▸ Dataset entries
↓

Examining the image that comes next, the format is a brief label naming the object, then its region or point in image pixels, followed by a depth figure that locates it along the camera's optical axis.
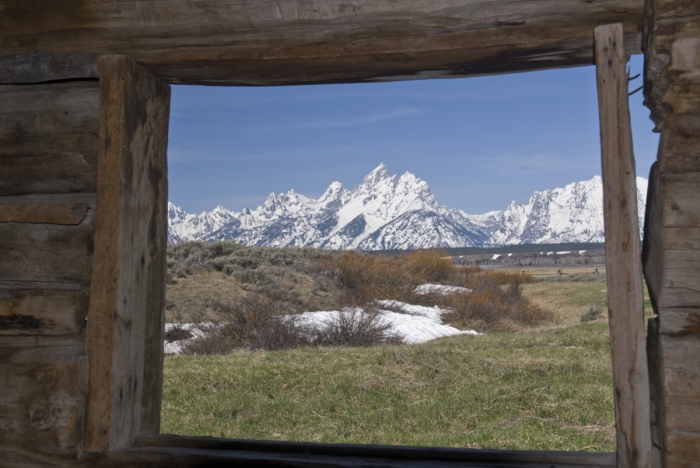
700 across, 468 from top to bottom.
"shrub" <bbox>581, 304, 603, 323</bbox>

↑
↓

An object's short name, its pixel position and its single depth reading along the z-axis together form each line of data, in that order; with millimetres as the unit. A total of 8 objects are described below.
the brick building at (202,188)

↑

▸ Required action
Look above for the line with "Examining the image" and copy exactly from it through the line with "304, 603, 323</bbox>", both included. Omit the pictures.

▸ Written reply
Examining the image that comes next, the format is a brief label naming the object, then its region or point in image pixels, followed by a depth figure that locates it along the camera's optical axis.
700 across, 468 from top to bottom.
"shrub" <bbox>581, 304, 603, 323</bbox>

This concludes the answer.